The 14-year-old McKinney resident who won the Scripps National Spelling Bee in May said he plans to use the prize money to pursue an Ivy League education.
Karthik Nemmani took home more than $42,000 worth of prizes after winning the premier spelling competition, which culminated in a championship on May 31 in Oxon Hill, Maryland. The prize haul included a $40,000 cash award from Scripps and another $2,500 cash prize from Merriam-Webster. The dictionary publisher and Encyclopedia Britannica also provided Karthik with a series of reference materials.
Karthik finished eighth grade at Frisco ISD’s Scoggins Middle School in McKinney this spring, and will be attending Independence High School as a freshman this fall. He plans to use the prize money to help pay for tuition at an Ivy League college, and said he hopes to study science, technology, engineering and math.
Karthik has competed in spelling competitions since he was 7 years old. For the last nine months, he’s been working with 16-year-old spelling coach Grace Walters studying three-to-four hours per day during the week and six-to-seven hours per day on weekends, Karthik’s father Krishna Nemmani said.
“It’s 95 percent hard work and 5 percent luck,” the father said. “I had confidence in him.”
During the competition, Karthik correctly spelled the final word “koinonia,” a Greek word meaning intimate spiritual communion and participative sharing in a common religious commitment and spiritual community.
Karthik said he was lucky, in that a contestant never knows what word they will be challenged with or if they will know how to spell it. He said he struggled particularly with Portuguese words.
“He doesn’t show his nervousness on the stage, but we knew inside that he was,” Krishna said. “After [the]Top 16, I thought he had good odds. He didn’t know all the words, but he knew a lot of words. Between his coach and myself, we tried to come up with a list. Still, he knew about 8,000-12,000 words, so out of those 8,000-12,000 words, you never know, right?”
Karthik said that he knew he had won the moment his opponent, Naysa Modi from Frisco, misspelled the German word, Bewusstseinslage, by forgetting one “S.”
Karthik said he plans to compete in future spelling bees, but just for fun. Krishna said that Karthik has already been invited to participate in a spelling bee in California, but they have not decided if Karthik will compete or not.

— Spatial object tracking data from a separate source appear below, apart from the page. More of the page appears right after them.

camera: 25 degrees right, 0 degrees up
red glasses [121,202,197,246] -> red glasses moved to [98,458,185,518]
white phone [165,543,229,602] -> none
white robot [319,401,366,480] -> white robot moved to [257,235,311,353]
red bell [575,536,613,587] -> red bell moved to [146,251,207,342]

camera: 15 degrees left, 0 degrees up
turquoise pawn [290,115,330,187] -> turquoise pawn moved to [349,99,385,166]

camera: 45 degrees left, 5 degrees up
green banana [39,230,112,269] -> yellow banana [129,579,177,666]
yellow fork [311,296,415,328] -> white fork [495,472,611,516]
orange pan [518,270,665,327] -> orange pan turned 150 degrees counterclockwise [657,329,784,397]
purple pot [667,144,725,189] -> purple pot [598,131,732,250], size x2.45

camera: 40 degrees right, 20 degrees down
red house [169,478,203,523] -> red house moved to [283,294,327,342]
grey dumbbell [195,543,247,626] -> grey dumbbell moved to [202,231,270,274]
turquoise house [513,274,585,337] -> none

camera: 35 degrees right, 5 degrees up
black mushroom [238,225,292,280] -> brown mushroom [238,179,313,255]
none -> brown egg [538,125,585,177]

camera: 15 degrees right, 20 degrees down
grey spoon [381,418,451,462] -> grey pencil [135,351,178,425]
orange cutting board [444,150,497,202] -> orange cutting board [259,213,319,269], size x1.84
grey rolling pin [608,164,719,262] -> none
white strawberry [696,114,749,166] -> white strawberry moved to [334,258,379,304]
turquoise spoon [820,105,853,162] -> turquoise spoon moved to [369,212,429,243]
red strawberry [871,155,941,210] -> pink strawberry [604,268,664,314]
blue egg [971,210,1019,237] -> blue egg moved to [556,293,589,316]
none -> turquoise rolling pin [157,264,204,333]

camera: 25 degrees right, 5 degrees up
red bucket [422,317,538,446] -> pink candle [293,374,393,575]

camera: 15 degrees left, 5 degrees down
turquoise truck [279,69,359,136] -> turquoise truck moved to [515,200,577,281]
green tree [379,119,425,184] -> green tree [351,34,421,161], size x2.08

Krishna, meanwhile, said he is ready to take a break from the spotlight and enjoy the rest of the summer traveling and visiting family.
Modi finished second in the competition and the third-place finisher, Abhijay Kodali, lives in Flower Mound, making it the first time in history the top three finishers were all from the Dallas-Fort Worth area, Scripps spokesperson Valerie Miller said.